United States v. R.L.C., 503 U.S. 291 (1992)
United States v. R.L.C.
No. 90-1577
Argued Dec. 10, 1991
Decided March 24, 1992
503 U.S. 291
CERTIORARI TO THE UNITED STATES COURT OF APPEALS
FOR THE EIGHTH CIRCUIT
Syllabus
Because certain conduct of respondent R.L.C. at age 16 would have constituted the crime of involuntary manslaughter under 18 U.S.C. §§ 1112(a) and 1153 if committed by an adult, the District Court held that he had committed an act of juvenile delinquency within the meaning of the Juvenile Delinquency Act. In light of a provision of that Act requiring the length of official detention in certain circumstances to be limited to "the maximum term of imprisonment that would be authorized if the juvenile had been tried and convicted as an adult," § 5037(c)(1)(B), the court committed R.L.C. to detention for three years, the maximum sentence for involuntary manslaughter under § 1112(b).

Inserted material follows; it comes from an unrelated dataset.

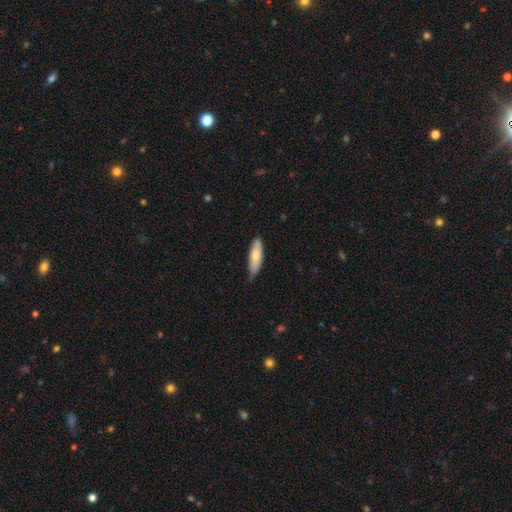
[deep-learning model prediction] smooth 74%, featured or disk 20%, star or artifact 6%. Down the decision tree: how rounded — in between (52%); merging — none (69%).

Reading § 5037(c)(1)(B) to bar a juvenile term longer than the sentence a court could impose on a similarly situated adult after applying the United States Sentencing Guidelines, and finding that the Guidelines would yield a maximum sentence of 21 months for an adult in R.L.C.’s circumstances, the Court of Appeals vacated his sentence and remanded for resentencing.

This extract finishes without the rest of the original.